* Your task
Copy out all lines of the records in which the word "usCite" appears.

* Data
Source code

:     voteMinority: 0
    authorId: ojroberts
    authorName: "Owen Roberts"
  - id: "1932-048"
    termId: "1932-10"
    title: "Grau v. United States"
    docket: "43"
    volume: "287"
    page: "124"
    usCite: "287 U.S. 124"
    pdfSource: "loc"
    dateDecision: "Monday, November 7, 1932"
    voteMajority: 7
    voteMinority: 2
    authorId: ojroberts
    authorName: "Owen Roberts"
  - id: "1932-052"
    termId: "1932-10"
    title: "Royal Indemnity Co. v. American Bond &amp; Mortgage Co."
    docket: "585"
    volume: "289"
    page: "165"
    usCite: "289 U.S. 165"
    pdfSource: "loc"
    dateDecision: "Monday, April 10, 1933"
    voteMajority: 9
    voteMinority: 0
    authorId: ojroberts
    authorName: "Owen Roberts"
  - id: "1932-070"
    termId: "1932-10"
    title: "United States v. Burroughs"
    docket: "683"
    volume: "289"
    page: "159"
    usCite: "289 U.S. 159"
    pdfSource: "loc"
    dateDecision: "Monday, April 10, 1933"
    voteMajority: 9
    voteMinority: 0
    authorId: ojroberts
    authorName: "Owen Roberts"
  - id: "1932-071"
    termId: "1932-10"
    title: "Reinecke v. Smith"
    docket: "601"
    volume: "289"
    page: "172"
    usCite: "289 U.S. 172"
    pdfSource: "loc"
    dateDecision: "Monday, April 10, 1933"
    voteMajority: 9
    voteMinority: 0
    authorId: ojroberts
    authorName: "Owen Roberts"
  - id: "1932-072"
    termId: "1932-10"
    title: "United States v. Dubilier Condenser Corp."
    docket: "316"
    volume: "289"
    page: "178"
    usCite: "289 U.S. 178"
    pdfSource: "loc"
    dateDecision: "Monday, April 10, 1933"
...
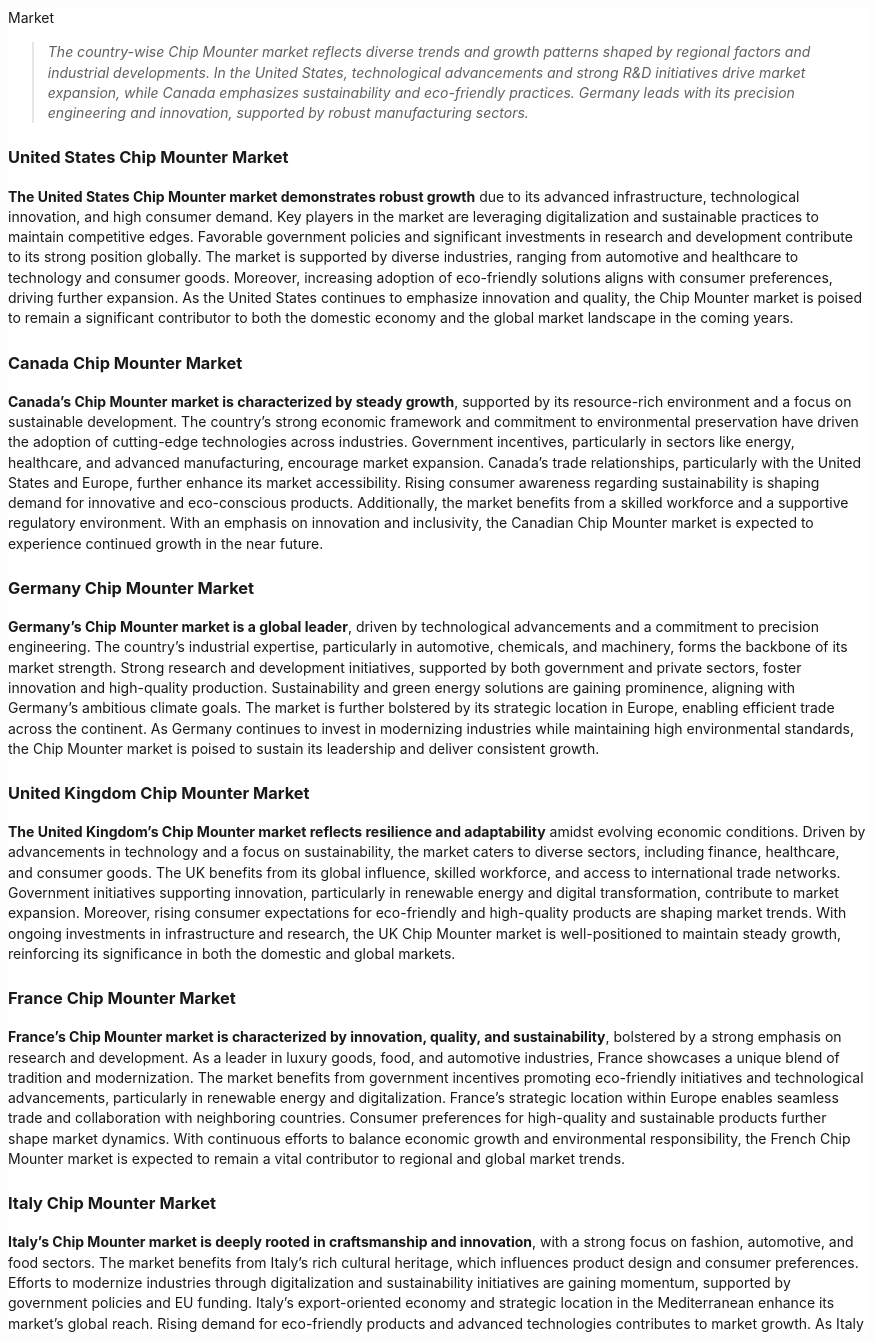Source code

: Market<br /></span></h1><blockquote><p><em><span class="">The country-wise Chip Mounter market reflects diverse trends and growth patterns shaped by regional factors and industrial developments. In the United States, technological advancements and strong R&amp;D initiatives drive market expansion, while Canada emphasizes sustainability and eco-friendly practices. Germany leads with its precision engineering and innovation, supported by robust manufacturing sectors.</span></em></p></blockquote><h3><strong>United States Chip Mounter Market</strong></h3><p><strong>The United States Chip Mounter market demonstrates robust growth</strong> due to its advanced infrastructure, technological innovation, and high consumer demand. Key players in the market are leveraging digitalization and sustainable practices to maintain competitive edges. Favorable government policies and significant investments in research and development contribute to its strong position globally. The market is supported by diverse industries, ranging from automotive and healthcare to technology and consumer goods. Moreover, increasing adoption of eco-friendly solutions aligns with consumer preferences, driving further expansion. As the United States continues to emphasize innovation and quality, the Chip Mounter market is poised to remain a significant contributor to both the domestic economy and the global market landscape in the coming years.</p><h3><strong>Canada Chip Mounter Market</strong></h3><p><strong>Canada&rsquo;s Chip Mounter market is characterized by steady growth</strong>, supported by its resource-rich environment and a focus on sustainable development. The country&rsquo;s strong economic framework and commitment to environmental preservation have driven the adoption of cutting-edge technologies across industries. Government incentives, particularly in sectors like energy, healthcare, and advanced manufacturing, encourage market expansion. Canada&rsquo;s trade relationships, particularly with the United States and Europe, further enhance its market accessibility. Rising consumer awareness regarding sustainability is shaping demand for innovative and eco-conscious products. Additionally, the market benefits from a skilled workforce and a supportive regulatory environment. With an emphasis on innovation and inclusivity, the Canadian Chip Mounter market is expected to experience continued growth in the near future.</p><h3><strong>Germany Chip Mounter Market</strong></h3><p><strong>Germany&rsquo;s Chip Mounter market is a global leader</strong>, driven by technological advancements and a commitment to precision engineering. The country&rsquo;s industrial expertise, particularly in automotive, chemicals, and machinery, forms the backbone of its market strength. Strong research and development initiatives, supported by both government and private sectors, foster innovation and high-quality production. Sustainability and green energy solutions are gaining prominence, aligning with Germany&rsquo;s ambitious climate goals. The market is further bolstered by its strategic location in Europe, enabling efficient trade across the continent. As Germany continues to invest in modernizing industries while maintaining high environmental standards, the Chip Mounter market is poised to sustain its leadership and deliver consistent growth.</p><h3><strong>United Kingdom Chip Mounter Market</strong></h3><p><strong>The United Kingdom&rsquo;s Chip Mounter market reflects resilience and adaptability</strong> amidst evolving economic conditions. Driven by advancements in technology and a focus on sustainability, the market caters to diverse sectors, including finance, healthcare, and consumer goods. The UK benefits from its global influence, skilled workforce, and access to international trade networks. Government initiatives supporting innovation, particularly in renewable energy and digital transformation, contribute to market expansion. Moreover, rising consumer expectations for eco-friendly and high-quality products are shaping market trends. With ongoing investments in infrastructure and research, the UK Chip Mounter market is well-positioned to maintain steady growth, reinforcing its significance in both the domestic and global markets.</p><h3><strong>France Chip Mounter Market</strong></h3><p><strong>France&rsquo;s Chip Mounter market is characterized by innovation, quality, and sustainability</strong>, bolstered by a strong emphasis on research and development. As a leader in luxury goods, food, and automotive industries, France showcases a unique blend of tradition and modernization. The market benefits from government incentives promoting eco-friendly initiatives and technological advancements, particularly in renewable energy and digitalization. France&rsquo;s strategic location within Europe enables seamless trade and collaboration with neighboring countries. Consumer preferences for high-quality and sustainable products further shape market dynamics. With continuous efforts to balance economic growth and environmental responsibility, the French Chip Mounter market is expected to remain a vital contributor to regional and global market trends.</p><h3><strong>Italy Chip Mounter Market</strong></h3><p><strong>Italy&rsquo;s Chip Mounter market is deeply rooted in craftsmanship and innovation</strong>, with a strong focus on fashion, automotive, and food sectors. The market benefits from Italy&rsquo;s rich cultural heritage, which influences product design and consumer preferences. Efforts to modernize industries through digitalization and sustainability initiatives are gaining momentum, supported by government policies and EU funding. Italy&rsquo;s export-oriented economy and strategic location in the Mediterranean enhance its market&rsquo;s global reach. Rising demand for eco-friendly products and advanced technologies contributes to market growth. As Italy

* Your response
    usCite: "287 U.S. 124"
    usCite: "289 U.S. 165"
    usCite: "289 U.S. 159"
    usCite: "289 U.S. 172"
    usCite: "289 U.S. 178"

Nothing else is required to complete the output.